Proselytizing Atheists are easily spotted.

They appear to have read the Bible, although of course they haven’t.  What they have read is a list of choice quotes, probably on a website or in a Richard Dawkins book, together with an interpretation that makes them appear to be out of step with current secularist thinking.  Yes.  A series of books thousands of years old written in a particular historical context (which they overlook) doesn’t agree with current secularist thinking.  It’s such a surprise.  Not.  The books of the New Testament were written almost 2000 years ago and related to a new and, at the time, quite radical change of belief system.  As such, many parts of it, don’t try to rock the boat against the society of the time too much.  Maybe there’s a lesson there.  The books of the Old Testament were written thousands of years previously.  Part of this, Leviticus, contains various rules.  They also excite the Secularists rather a lot.  I’ll come back to Leviticus.

They tend to claim they embrace freedom of religion, although their language suggests they don’t.  They will, at some point, mention at least one of Sky Fairies or Spaghetti Monsters.  Embracing freedom implies an inherent respect for others, denigrating the beliefs of others doesn’t imply a great deal of respect.  They do of course demand respect for themselves.  As a person of faith you must respect them and if you deign to suggest that their language is at best rude or you return an insult then they may get a bit mouthy with you.

They seem to know better than those of faith what belief in a particular religion entails.  In this way they are much like people who hate Islam with their precious quotes from the Koran, they “know” a bunch of rules (mainly  from Leviticus) and say that if religious people aren’t following them then they can’t be very religious or they can’t be truly religious.  What they fail to understand is that Christianity (and Judaism and Islam who share Leviticus in one form or another) are all broad churches.  As are atheism and secularism.  Not all believe in the same way, there’s the obvious split between Catholicism and Protestantism for a start.  So, just as not all secularists are wont to jump down the throats of religionists, not all religionists are wont to reciprocate.  Leviticus is thousands of years old, originally it was a part of Judaism, latterly it’s used in part by some branches of Christianity, a lot of it relates to the laws of a people who lived in a desert climate.  Jesus himself broke aspects of Leviticus, that’s one reason why the Jewish authorities took exception to him.  Why do some parts of Christianity follow some parts of it and not others?  Times change and various parts of various Christian churches have changed with time.  Secularists will often recognise that Christianity has adapted its festivals over the centuries but seem curiously blind to the idea that it might have adapted in other ways too.  They often take this variance of degrees by which people abide by these rules as another justification to remove religion altogether from life.

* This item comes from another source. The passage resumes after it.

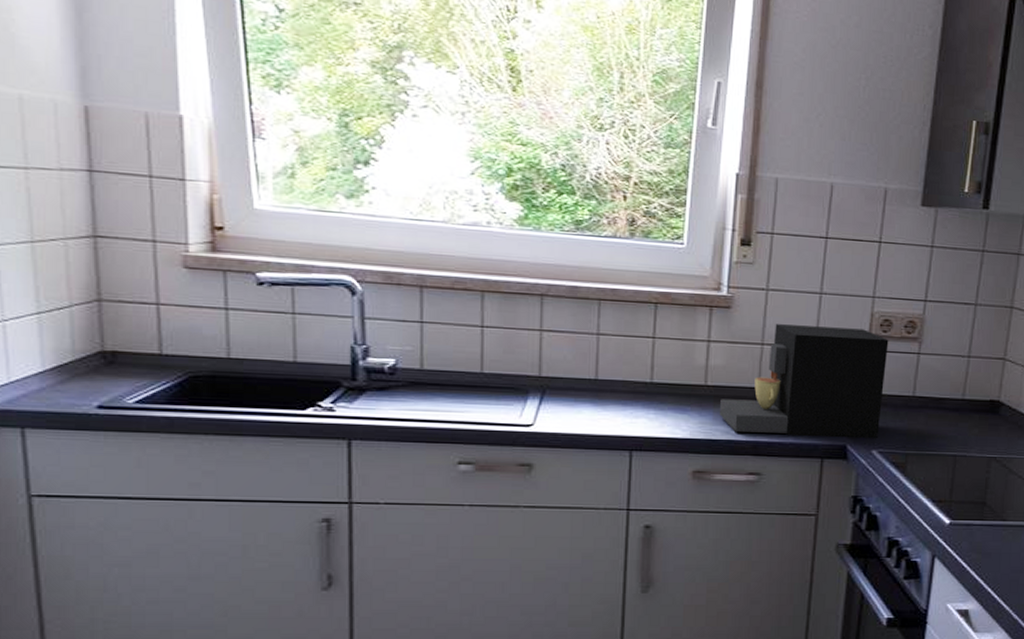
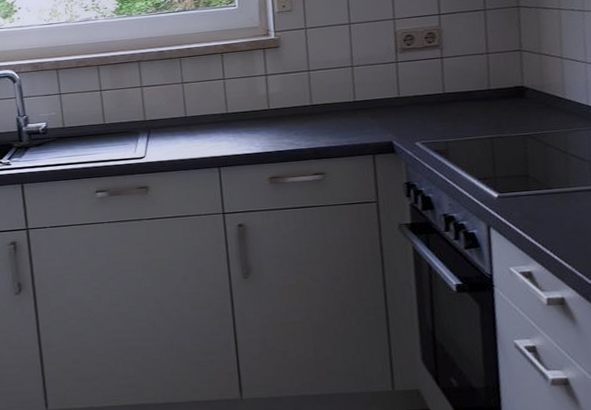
coffee maker: present [719,324,889,438] -> none [282,46,419,142]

Which brings me to ask just what do they really want?  They seem to say that they want to separate church and state, but many by their actions and for all their talk of freedom of religion actually seem to want a total removal of religion from all public life for all people, regardless of their faith or lack of it.  They’ll do whatever it takes to try to force their point of view on society and in doing so they’ll shout and push until they’ve persuaded or silenced all opposition and they have an apparent majority that is converted to their “cause”.  Curiously one charge they make against religion is that it won’t listen to opposition and runs roughshod over it, as Midtown sang “you’ve become everything that you had hated”.

Of course any such that run across this blog will accuse me of doing the same with the moderation policy, but well, fuck ’em.